Sa main fuse vers le cupide homme, qui hurle alors qu'il l'attire à lui ! Il se débat, mais la Mort le tient trop solidement.

Le roi Gel adresse ensuite son regard vers le courageux garçon, qu'il salue d'un hochement de tête, étonnamment chaleureux en comparaison de la colère glaciale dont il a fait preuve jusqu'alors.

Puis, le démon et le beau-père disparaissent ensemble dans un grand tourbillon de neige, après lequel la nature se calme progressivement.

Le jeune homme guide alors sa mère, abasourdie, jusqu'à l'intérieur de la maison, au chaud et loin de cette cour, théâtre de bien trop de choses en bien trop peu de temps.

Le lendemain, le garçon courageux sort seul, à la rencontre du cadavre de son beau-frère, qu'il saisit rudement, jusqu'à le porter à l'église de la ville.

Il explique à un prêtre que père et fils s'étaient tragiquement perdus dans la forêt, mais qu'il n'avait retrouvé que ce pauvre garçon.

Le religieux lui assure qu'il allait prier pour leurs âmes. Le jeune homme le remercie, refusant poliment la proposition du prêtre pour qu'ils veillent le mort ensemble. Puis retourne chez lui.

Là, sur la table de la salle à manger, à côté du sac vomissant ses richesses, il dépose un mot à l'intention de sa mère.

« Avec ça, tu pourras vivre dans l'opulence sans avoir à dépendre d'un quelconque mari. »

Il se dirige ensuite vers l'écurie, où Pruga mâchonne du fourrage.

« Tu penses pouvoir retourner à la maison du roi Gel ? »

L'étalon plonge son regard dans le sien un instant, comme réfléchissant, puis henni, affirmatif.

Le garçon l'enfourche donc vivement, à peine honteux d'être aussi pressé.

Un temps indéterminé de cavalcade libératrice plus tard, il met pied à terre dans un recoin de forêt identique à n'importe quel autre. Pourtant, il sait qu'il est au bon endroit.

Il gonfle ses poumons gelés pour crier le nom du démon de l'Hiver, mais l'espace s'ouvre soudainement devant lui.

« Que fais-tu ici ? » demande le Morozko, avant de jeter une œillade de reproche à Pruga, « Personne n'est censé pouvoir venir ici deux fois. »

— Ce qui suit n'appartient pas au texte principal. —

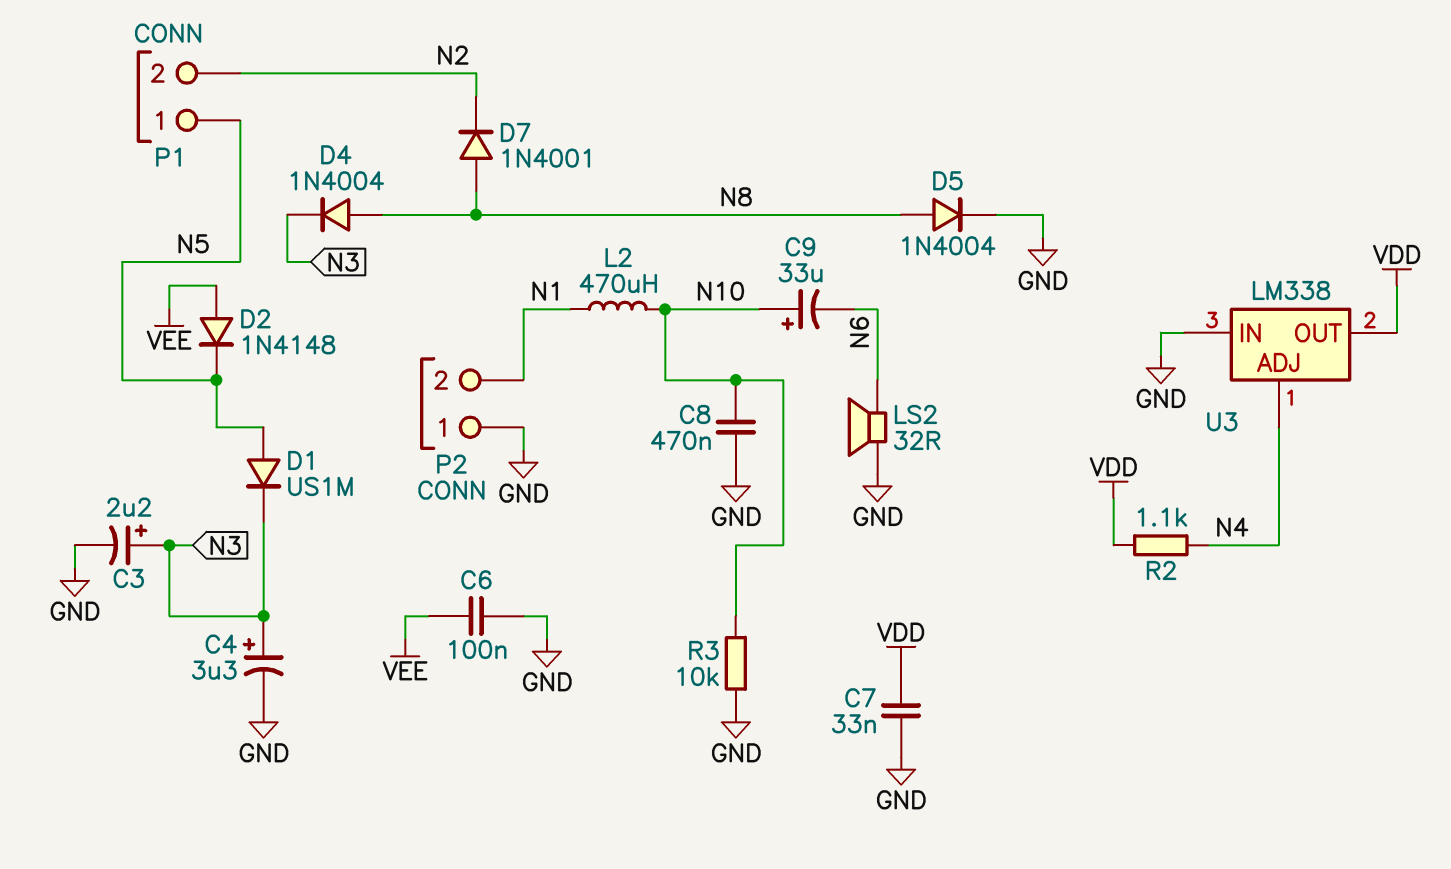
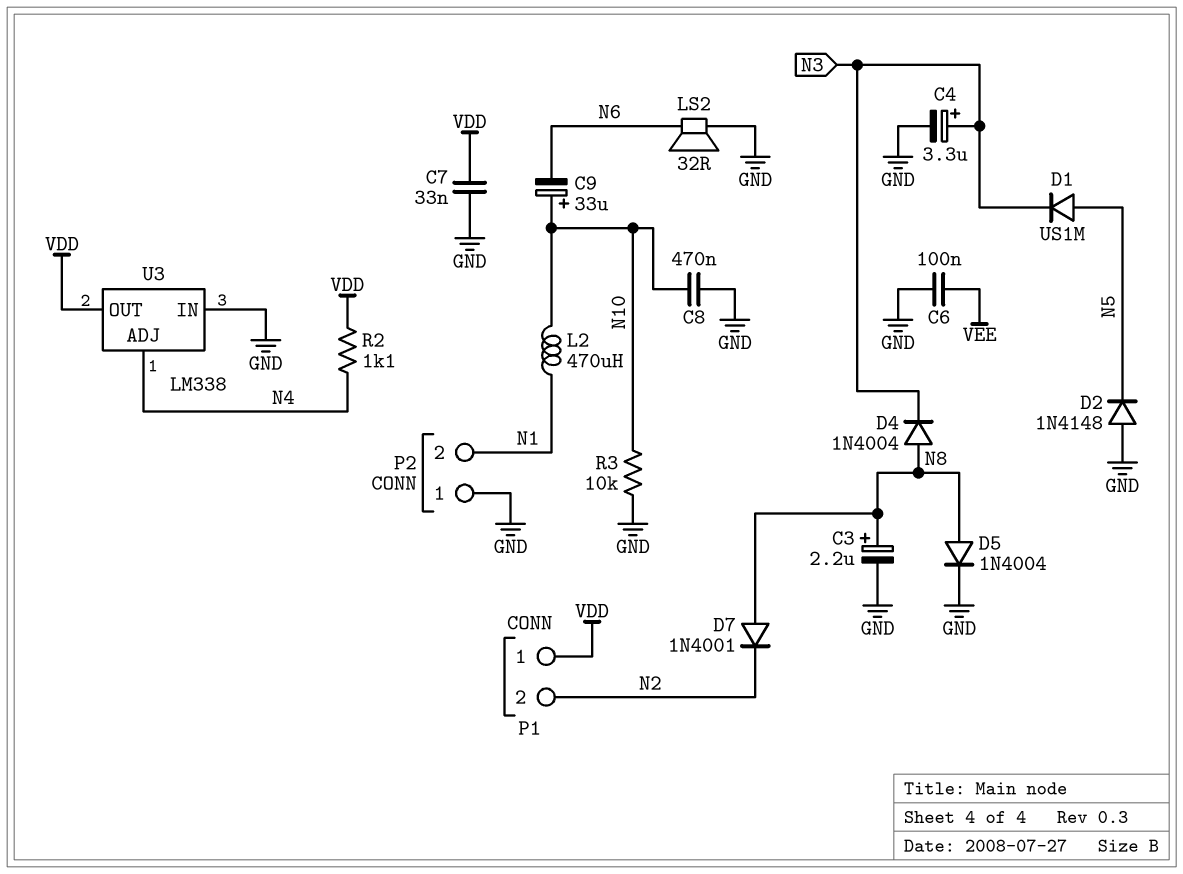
C3: 2.2uF (plus N3, minus GND) -> 2.2uF (plus N8, minus GND)
D2: diode 1N4148 (A VEE, K N5) -> diode 1N4148 (A GND, K N5)
P1 pin 1: N5 -> VDD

« Vous avez refusé la proposition de mon beau-père, mais j'en ai une autre pour vous... »

Le jeune homme a piqué la curiosité du démon.

« Laquelle ? » finit-il par demander.

« Hum... la mienne. » balbutie le courageux, son regard cillant soudain, alors qu'il prend conscience de sa propre audace.

Le roi lève un sourcil interloqué, puis éclate d'un rire à faire trembler les arbres les entourant.

« Tu veux épouser l'Hiver, de ton propre chef ? »

« S'il veut bien de moi. » rétorque le jeune homme, bravement, « ...Vous avez dit que nul n'était fait pour vous... J'aimerais vous détromper. »

Ses joues rougissent de gènes, tandis qu'il prend conscience de son audace ! Évidemment que le Morozko va refuser...

Mais ce sont pourtant des doigts délicats qui viennent saisir son menton pour l'amener à rencontrer le regard brillant du roi.

« Mais quel impudent et courageux petit humain... » murmure-t-il, « Très bien. J'accepte. »

Sans lui laisser le temps de réagir, la main douce et froide du démon glisse derrière la nuque de du garçon, qu'il embrasse tendrement.

C'est un baiser de l'Hiver, de la Mort, ... d'un être qui ne pensait pas que quelqu'un serait capable de l'aimer un jour.